As some of you know, in early January a local boy called Ollie lost his life. He was in Year 6 at Studley St Mary’s C of E Academy, and had fought bravely against Ewing’s sarcoma (a rare bone cancer) for about 18 months. I had the privilege to get to know his family – and their extremely happy dog Popcorn – several times over the days before his funeral. I cannot even try to imagine what they are going through, but we managed to plan a funeral service that I think said a lot about who he was, and what he meant to his family.
(The service was made even more difficult for me personally, because that morning Betty Taggart died, a long and faithful member of Studley Parish Church.)
The Bible passage Ollie’s family chose for his funeral was an extract from 1 Corinthians 13, perhaps more famous for being read at weddings, but I have found it has a lot to say at funerals as well. So, sitting here with tears in my eyes remembering Ollie and Betty, I thought I would share with you what I said at Ollie’s funeral.
1 Corinthians 13: Seeing Love
The words I just read from 1 Corinthians 13 may be familiar to many of you. They are often read out at weddings, probably because Paul – who wrote them – is talking mostly about love.
But the love Paul was talking about goes far beyond even the love of a married couple, and even beyond the love a parent has for her child. The love Paul was talking about is true love, real love, deep love from before the dawn of time.
When Paul was writing about love, he was doing what Ollie’s family did at the weekend when they were writing their amazing tributes to him. They weren’t sitting at home making stories up. No: they were remembering a real person, called Ollie, who lived, breathed and loved, played with toilet roll, ate roast chicken and did crazy stunts with his wheelchair. They wrote about not a fairy-tale, but a real person.
And that’s exactly what Paul was doing when he wrote about love in his letter that we call 1 Corinthians. He wasn’t writing an essay for a philosophy degree. He wasn’t making up stories, inventing things as he went along. No: Paul was writing about not a fairy-tale, but a real person, called Jesus.

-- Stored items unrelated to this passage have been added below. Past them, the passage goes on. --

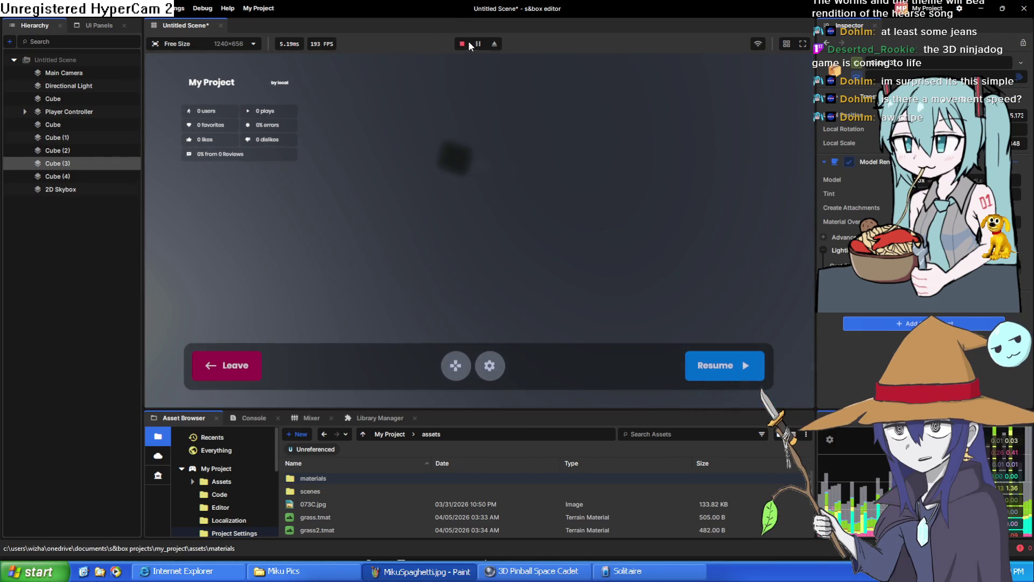
click(463, 44)
- Collapse Cube (3)'s Box Collider component in the Inspector
mouse_move(606, 174)
mouse_down()
mouse_move(525, 141)
mouse_move(574, 90)
mouse_move(593, 97)
mouse_up()
scroll(916, 242, down, 3)
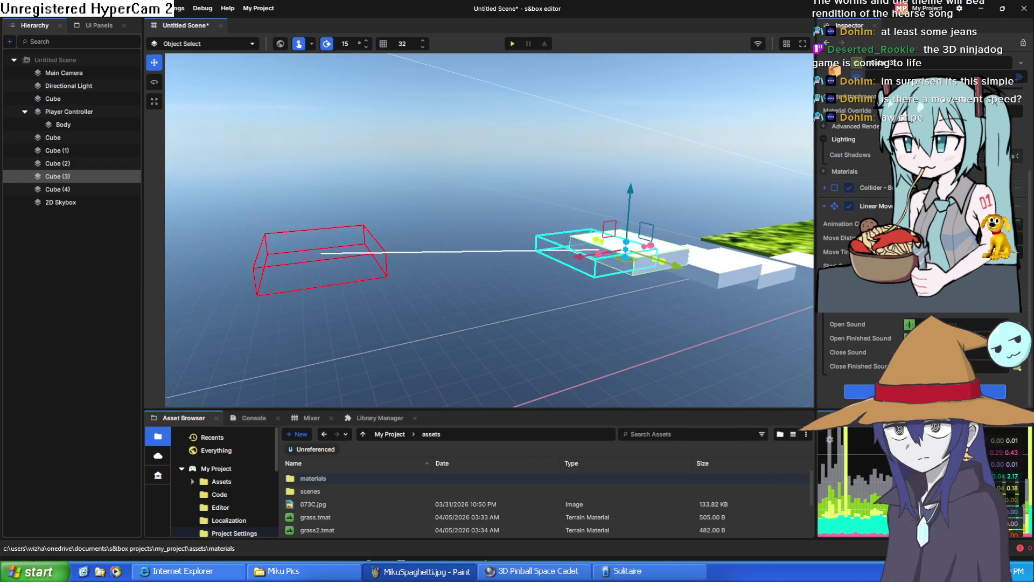
scroll(916, 242, up, 2)
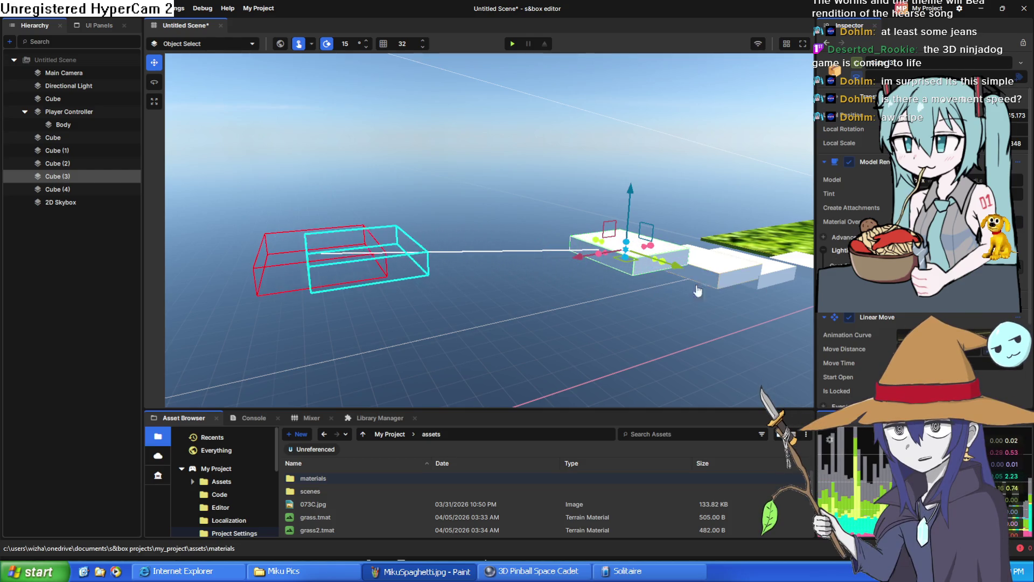
mouse_move(693, 294)
mouse_down()
mouse_move(635, 284)
mouse_move(656, 283)
mouse_up()
scroll(655, 283, down, 3)
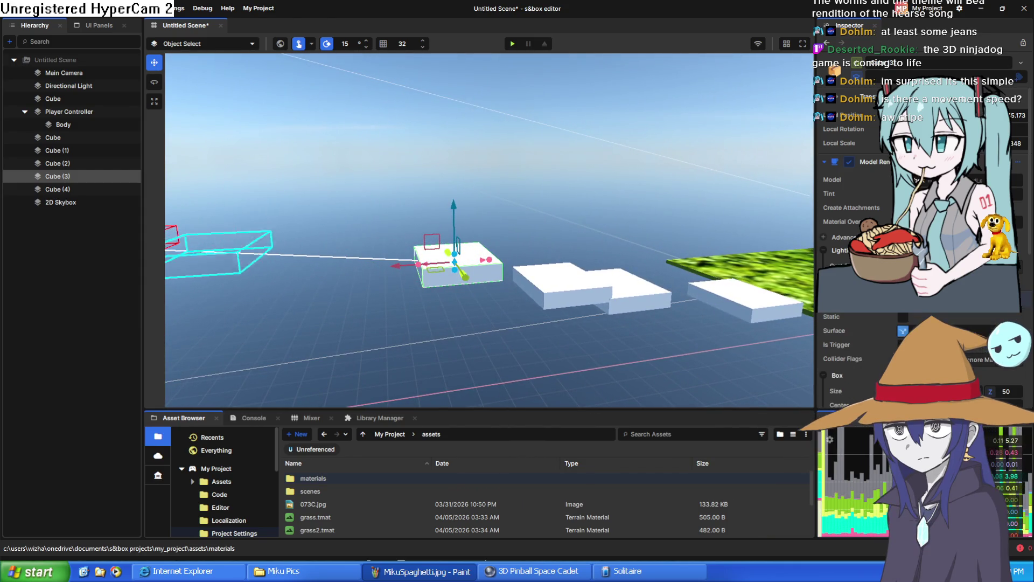
scroll(862, 243, down, 3)
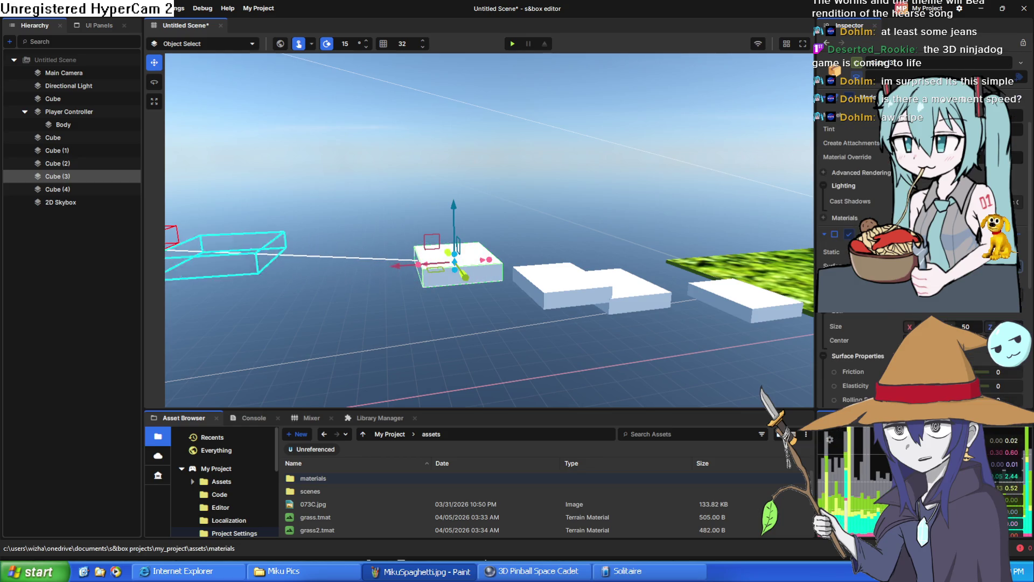
scroll(862, 242, down, 3)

So when Paul says, ‘love is’, he may as well have said, ‘Jesus is’, because that’s who he’s talking about. So let me do just that:
‘Jesus is patient and kind; he is not jealous or conceited or proud; Jesus is not ill-mannered or selfish or irritable; Jesus does not keep a record of wrongs; Jesus is not happy with evil, but is happy with the truth. Jesus never gives up; and his faith, hope, and patience never fail.’
1 Corinthians 13.5-7 (GNB, modified)
You see, Jesus came to love us, and to show us what true love looks like, to show us what true love means. Jesus came to love us by dying for us, in our place – and then by rising again to new life, which he now offers to all who believe.
I want to read that last part to you again: ‘Jesus never gives up; and his faith, hope, and patience never fail.’ Jesus will never give up on you, he will never stop being patient with you. He is always with you.
There are some other words in the Bible that are often read at funerals: ‘even though I walk through the valley of the shadow of death, I will fear no evil: for you are with me’ (Psalm 23.4). That’s Jesus: he is the one who is with us, every step of the way.
When tragedy occurs people often ask God, ‘Why? Why did this happen? Why should a boy die long before his time?’ I don’t know the answer to that question. Maybe one day we will, but that day is not today.
But I do know the answer to the question, ‘Where? Where are you God? Where are you when these awful things happen?’
And the answer is: right here. Jesus is love, and he is here now, full of love for each one of us, full of compassion and patience. The Christian faith is not about making stuff up, or abstract nonsense; the Christian faith is about the God who is with us, here and everywhere, today and always. The Christian faith is about the God who loves more than we can even imagine.
It is my prayer for everyone here, that you would know the comfort and love of Jesus today, tomorrow, and always.